[Data Boundary: Start]

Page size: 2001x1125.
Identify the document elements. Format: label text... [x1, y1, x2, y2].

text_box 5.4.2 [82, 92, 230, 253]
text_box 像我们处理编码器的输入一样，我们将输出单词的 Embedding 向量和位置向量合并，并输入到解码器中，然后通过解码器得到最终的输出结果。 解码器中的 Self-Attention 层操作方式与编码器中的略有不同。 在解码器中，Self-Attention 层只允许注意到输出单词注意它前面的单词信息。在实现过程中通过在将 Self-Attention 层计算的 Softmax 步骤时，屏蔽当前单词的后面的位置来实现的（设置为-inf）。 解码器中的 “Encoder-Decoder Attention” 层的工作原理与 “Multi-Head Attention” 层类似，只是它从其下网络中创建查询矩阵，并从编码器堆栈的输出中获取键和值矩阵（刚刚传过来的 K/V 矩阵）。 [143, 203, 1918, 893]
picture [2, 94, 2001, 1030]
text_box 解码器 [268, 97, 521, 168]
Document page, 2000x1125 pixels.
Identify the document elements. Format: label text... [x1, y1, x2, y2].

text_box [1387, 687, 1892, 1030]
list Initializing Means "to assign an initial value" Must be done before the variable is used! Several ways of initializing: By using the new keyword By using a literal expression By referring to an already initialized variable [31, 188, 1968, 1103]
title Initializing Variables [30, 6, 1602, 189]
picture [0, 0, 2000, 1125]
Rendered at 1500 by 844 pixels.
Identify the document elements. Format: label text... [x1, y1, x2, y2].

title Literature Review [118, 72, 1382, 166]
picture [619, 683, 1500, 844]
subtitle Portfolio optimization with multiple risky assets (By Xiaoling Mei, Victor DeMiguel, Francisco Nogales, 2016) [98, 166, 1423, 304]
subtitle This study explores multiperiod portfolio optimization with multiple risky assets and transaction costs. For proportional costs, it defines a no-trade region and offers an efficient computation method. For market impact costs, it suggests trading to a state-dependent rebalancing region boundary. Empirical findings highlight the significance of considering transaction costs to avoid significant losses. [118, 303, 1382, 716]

[Data Boundary: End]

**Task prompt**
What's needed is every entry, returned word for word.

**Solution to this problem**
Page size: 2001x1125.
Identify the document elements. Format: label text... [x1, y1, x2, y2].

text_box 5.4.2 [82, 92, 230, 253]
text_box 像我们处理编码器的输入一样，我们将输出单词的 Embedding 向量和位置向量合并，并输入到解码器中，然后通过解码器得到最终的输出结果。 解码器中的 Self-Attention 层操作方式与编码器中的略有不同。 在解码器中，Self-Attention 层只允许注意到输出单词注意它前面的单词信息。在实现过程中通过在将 Self-Attention 层计算的 Softmax 步骤时，屏蔽当前单词的后面的位置来实现的（设置为-inf）。 解码器中的 “Encoder-Decoder Attention” 层的工作原理与 “Multi-Head Attention” 层类似，只是它从其下网络中创建查询矩阵，并从编码器堆栈的输出中获取键和值矩阵（刚刚传过来的 K/V 矩阵）。 [143, 203, 1918, 893]
picture [2, 94, 2001, 1030]
text_box 解码器 [268, 97, 521, 168]
Document page, 2000x1125 pixels.
Identify the document elements. Format: label text... [x1, y1, x2, y2].

text_box [1387, 687, 1892, 1030]
list Initializing Means "to assign an initial value" Must be done before the variable is used! Several ways of initializing: By using the new keyword By using a literal expression By referring to an already initialized variable [31, 188, 1968, 1103]
title Initializing Variables [30, 6, 1602, 189]
picture [0, 0, 2000, 1125]
Rendered at 1500 by 844 pixels.
Identify the document elements. Format: label text... [x1, y1, x2, y2].

title Literature Review [118, 72, 1382, 166]
picture [619, 683, 1500, 844]
subtitle Portfolio optimization with multiple risky assets (By Xiaoling Mei, Victor DeMiguel, Francisco Nogales, 2016) [98, 166, 1423, 304]
subtitle This study explores multiperiod portfolio optimization with multiple risky assets and transaction costs. For proportional costs, it defines a no-trade region and offers an efficient computation method. For market impact costs, it suggests trading to a state-dependent rebalancing region boundary. Empirical findings highlight the significance of considering transaction costs to avoid significant losses. [118, 303, 1382, 716]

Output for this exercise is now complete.